Armed with this knowledge, lets find out if it is in fact consistent with our observation.
By "cat /proc/1004/stat and looking at the number corresponding to wchan (the 7th from the back), we get 3222345382 in decimal which is 0xc01116a6 in hex:

1004 (bash) S 1 1004 1004 1025 1032 8388864 1237 2703 2 1 76 96 60 96 15 0 1 0 4566 2732032 370 4294967295 134512640 135115388 3220282176 3220281448 3085243310 0 65536 3686404 1266761467 3222345382 0 0 17 0 0 0

A "grep -C 3 do_wait /proc/kallsyms" give us:

c0110e7c t wait_task_zombie
c01111ce t wait_task_stopped
c0111434 t wait_task_continued
c0111522 t do_wait
c0111892 T sys_waitid
c0111914 T sys_wait4
c0111956 T sys_waitpid

So, it seems that our 0xc01116a6 falls within 0xc0111522 (do_wait) and 0xc0111892 (sys_waitid). Therefore it is indeed inside the function do_wait().
Let see what exactly are those instructions around that address 0xc01116a6.

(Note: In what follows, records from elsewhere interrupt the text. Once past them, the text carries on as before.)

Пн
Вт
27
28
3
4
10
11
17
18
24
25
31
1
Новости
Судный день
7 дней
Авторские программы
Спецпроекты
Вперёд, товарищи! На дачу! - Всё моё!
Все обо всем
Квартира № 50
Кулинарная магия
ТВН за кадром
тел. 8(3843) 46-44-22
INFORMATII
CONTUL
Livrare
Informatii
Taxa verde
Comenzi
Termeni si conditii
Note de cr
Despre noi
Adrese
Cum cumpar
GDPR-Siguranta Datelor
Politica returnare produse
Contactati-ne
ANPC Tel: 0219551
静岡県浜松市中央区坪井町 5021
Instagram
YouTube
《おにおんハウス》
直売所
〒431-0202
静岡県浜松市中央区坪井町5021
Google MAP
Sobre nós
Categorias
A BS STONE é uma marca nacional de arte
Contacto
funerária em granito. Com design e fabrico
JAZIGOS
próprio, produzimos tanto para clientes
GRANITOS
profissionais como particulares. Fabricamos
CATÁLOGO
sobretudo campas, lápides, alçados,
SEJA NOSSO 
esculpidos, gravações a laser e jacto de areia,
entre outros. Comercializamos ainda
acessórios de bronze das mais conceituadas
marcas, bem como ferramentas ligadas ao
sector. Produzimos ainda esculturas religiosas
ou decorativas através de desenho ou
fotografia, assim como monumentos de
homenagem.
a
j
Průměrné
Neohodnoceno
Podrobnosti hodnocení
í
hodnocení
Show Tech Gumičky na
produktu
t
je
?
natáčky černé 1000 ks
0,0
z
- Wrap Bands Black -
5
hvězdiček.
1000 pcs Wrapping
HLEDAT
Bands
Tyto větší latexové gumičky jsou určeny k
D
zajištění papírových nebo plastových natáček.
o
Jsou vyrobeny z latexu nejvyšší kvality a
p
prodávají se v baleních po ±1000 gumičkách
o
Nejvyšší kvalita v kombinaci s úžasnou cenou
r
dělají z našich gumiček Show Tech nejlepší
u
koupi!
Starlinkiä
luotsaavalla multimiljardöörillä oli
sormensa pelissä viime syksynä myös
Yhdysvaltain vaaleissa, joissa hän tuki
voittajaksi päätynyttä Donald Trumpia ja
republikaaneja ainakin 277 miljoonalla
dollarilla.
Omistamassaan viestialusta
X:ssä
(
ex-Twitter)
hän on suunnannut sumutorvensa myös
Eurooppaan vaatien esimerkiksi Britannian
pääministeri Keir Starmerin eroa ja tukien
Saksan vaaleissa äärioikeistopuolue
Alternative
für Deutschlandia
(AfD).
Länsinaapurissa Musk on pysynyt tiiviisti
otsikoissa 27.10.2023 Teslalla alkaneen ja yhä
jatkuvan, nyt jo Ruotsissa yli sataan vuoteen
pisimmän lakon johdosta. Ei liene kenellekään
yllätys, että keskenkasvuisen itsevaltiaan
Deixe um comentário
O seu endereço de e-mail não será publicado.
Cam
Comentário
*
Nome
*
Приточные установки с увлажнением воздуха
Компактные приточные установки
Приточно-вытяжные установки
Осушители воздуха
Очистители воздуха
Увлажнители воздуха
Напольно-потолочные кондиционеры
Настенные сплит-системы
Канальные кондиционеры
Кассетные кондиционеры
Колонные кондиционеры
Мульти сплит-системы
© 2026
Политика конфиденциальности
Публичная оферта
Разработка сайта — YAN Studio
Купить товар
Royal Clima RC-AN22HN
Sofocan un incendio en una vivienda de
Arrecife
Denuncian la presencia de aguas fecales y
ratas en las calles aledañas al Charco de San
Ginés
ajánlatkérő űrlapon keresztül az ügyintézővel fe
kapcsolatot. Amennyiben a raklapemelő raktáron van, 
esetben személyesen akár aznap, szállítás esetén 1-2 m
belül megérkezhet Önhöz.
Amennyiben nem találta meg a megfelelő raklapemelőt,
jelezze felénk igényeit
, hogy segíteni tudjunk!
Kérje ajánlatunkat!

0xc01116a6 - 0xc0111522 = 0x184 (decimal 388)

If we look at the gdb (via gdbserver) disassemble...
Dump of assembler code for function do_wait:
0xc0111522 <do_wait+0>: push %ebp
0xc0111523 <do_wait+1>: cld
0xc0111524 <do_wait+2>: xor %eax,%eax
0xc0111526 <do_wait+4>: mov %esp,%ebp
0xc0111528 <do_wait+6>: mov $0x5,%ecx
...bla...bla...
0xc011169f <do_wait+381>: jne 0xc01116ab <do_wait+393>
0xc01116a1 <do_wait+383>: call 0xc024c452 <schedule>
0xc01116a6 <do_wait+388>: jmp 0xc011157a <do_wait+88>
0xc01116ab <do_wait+393>: mov $0xffffe000,%eax
...bla...bla...
Looks like 0xc01116a6 is the next instruction after returning from schedule(), so that is where we are blocked.

Well, this is a little investigation I did on my own. So, usual disclaimer that I am not sure if my approach is correct. Any technical comment or guidance are welcome.

4 comments:

sanjay said...

I find it useful, while degugging a process hang problem.

Jesse Taylor said...

It's very interesting how exploring seemingly simple questions like "What is 'wchan'?..." can lead you through such interesting places.

Waldemar Sauer said...

Thank you for writing this article. I found it enlightening.

Waldemar Sauer said...

Thank you for writing this article. I found it enlightening.